You're right that Y11 is not the ideal time to be starting home ed, but at the same time, you don't have the option of choosing to go back in time and do it a few years earlier. The question now is, what is the least bad option?
I would say it really depends how bad the effect is which school is having on your daughter's mental health. Mental health trumps everything. Education is important, but it's never too late to get a good education. It's true that GCSEs are easier to get via school, this year, if that's an option, but the toll that takes on your daughter may be too high.
It may be too late already to jump ship and sit exams as a private candidate. Some GCSEs are not accessible to private candidates, and so home ed kids often do IGCSEs instead. It's a completely equivalent qualification, but the specification is different and in some subjects that means significant extra work. You'd need to find one or more exam centres which take private candidates; not all centres will offer all the subjects you want. Some will be fully booked by now, and the registration deadline for others will have passed.

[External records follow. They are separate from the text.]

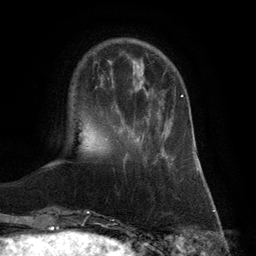
Breast MRI (dynamic contrast-enhanced), one axial slice; cropped to one breast; dynamic contrast-enhanced series, time point 2 of 6 at this slice position (early post-contrast); 3 T; TE 2.8 ms, TR 7.3 ms; 1.2 mm slice thickness; 256 × 256 image matrix, field of view 180 × 180 mm. Female patient.
Annotated regions visible in this slice (semi-automatically segmented with operator editing):
- enhancing-tissue mask used for the functional tumour volume (all voxels passing the contrast-enhancement thresholds inside the analysis volume; usually the tumour): bounding box [x1, y1, x2, y2] px = [138, 95, 184, 142]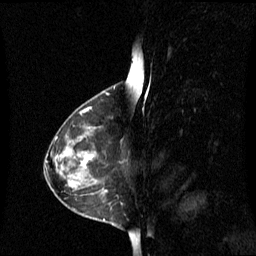
Breast MRI (dynamic contrast-enhanced), one sagittal slice. Position 35 of 60 along the scan axis. Dynamic contrast-enhanced series, image 2 of 3 at this slice position (ordered by acquisition). 1.5 T. TE 4.2 ms, TR 8.4 ms. 256 × 256 image matrix, field of view 240 × 240 mm. Female patient, age 42 years. From the clinical record (not read from this slice): setting: breast cancer imaged before/during neoadjuvant chemotherapy; receptor status: HR-positive, HER2-negative.
Annotated regions visible in this slice (semi-automatic segmentation, software-assisted and operator-edited):
- analysis volume of interest (the breast-tissue region the enhancement analysis was run in; not a lesion): bounding box <60,126,107,195> (left, top, right, bottom; pixels)
- tumour enhancement mask (voxels above the 70 % enhancement threshold inside the analysis volume of interest): <81,156,92,167>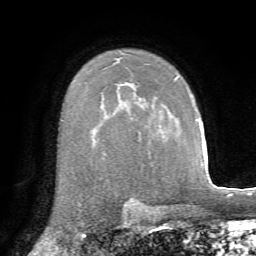
Breast MRI, one axial slice. Position 49 of 72 along the scan axis. Cropped to one breast. Dynamic contrast-enhanced series, time point 2 of 7 at this slice position (early post-contrast). 1.5 T. TE 4.3 ms, TR 8.7 ms. 2.2 mm slice thickness. 256 × 256 image matrix, field of view 180 × 180 mm. Female patient.
Structures marked on this image (semi-automatically segmented with operator editing):
- enhancing-tissue mask used for the functional tumour volume (all voxels passing the contrast-enhancement thresholds inside the analysis volume; usually the tumour): box from (x=175, y=76) to (x=178, y=80) px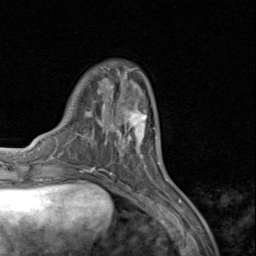
Breast MRI (dynamic contrast-enhanced), one axial slice. Position 26 of 80 along the scan axis. Cropped to one breast. Dynamic contrast-enhanced series, time point 2 of 8 at this slice position (early post-contrast). 1.5 T. TE 1.7 ms, TR 4.5 ms. 256 × 256 image matrix, field of view 180 × 180 mm. Female patient.
Outlined on this slice (semi-automatic segmentation, software-assisted and operator-edited):
- enhancing-tissue mask used for the functional tumour volume (all voxels passing the contrast-enhancement thresholds inside the analysis volume; usually the tumour): bounding box <111,98,155,157> (left, top, right, bottom; pixels)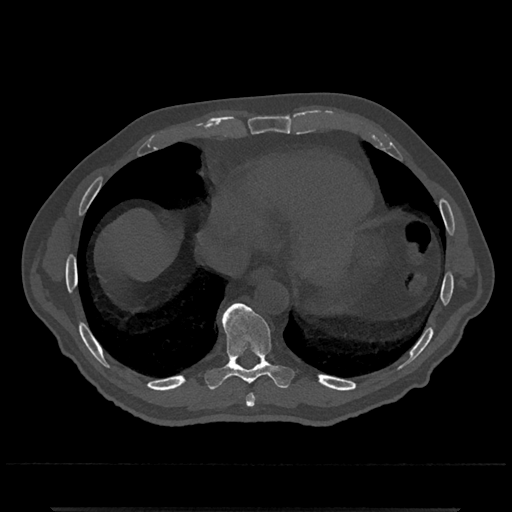
CT including the spine, one axial slice; position 614 of 797 along the scan axis; 120 kVp; bone window (W 1800 / L 400 HU); 512 × 512 image matrix, field of view 393 × 393 mm. Male patient, age 67 years. Case-level facts recorded for this patient, not image findings: primary cancer: prostate.
Annotated regions visible in this slice (semi-automatic segmentation, software-assisted and operator-edited):
- T8 vertebra: bounding box (x1, y1, x2, y2) in pixels: (246, 394, 255, 407)
- T9 vertebra: (205, 303, 294, 390)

If school is intolerable, it may be worth taking your daughter out and then stopping to take a breath while she recovers, and she takes stock of her overall situation. Exams at 16 are not compulsory. Schools act as if they were, because there's a lot of pressure on schools to push kids through as many exams as possible by that age in order to "prove" the school has educated its children well. But outside the school system, it's a different picture. You can do exams at any age. You can do as many or as few as you want. You can spread them over several years to reduce stress. You can wait until after 16 and do some GCSEs at college for free. All colleges will have some catch-up options, though they won't offer the same range of subjects that schools do.
Most home ed kids who have the capacity for GCSEs do at least a handful at some stage. Some don't. My eldest did one GCSE at 19 and another at 20 and is now doing very well at uni in an arts subject.
So your daughter could leave school now and focus her learning on something other than achieving a set of exam results in the next six months. That is perfectly legal. What does she love doing, academic or otherwise? What makes her come alive? That is often the key to restoring mental health.